Entries shown START

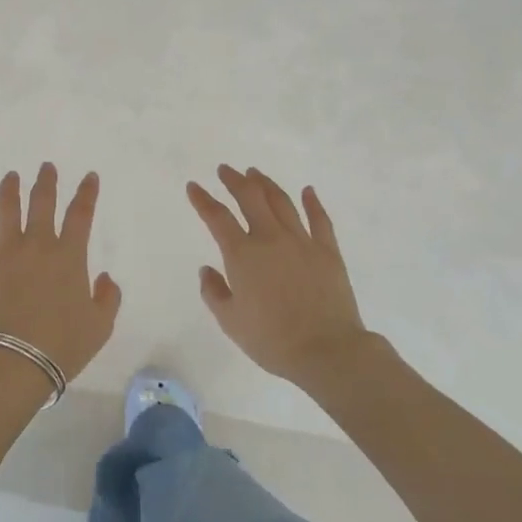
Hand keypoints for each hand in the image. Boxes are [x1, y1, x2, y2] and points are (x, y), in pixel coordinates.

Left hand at [0, 164, 121, 382]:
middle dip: (46, 181)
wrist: (14, 362)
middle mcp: (37, 244)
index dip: (87, 192)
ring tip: (11, 176)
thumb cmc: (61, 346)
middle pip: (42, 202)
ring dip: (10, 188)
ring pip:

Entries shown END

> [What to produce]: If a line in the entries above has the word "hand", copy it.

> [Result below]:
Hand keypoints for each hand in the image. Boxes are [x1, y1, x2, y2] and points are (x, y), in pixel coordinates.
Left hand at [0, 164, 121, 382]:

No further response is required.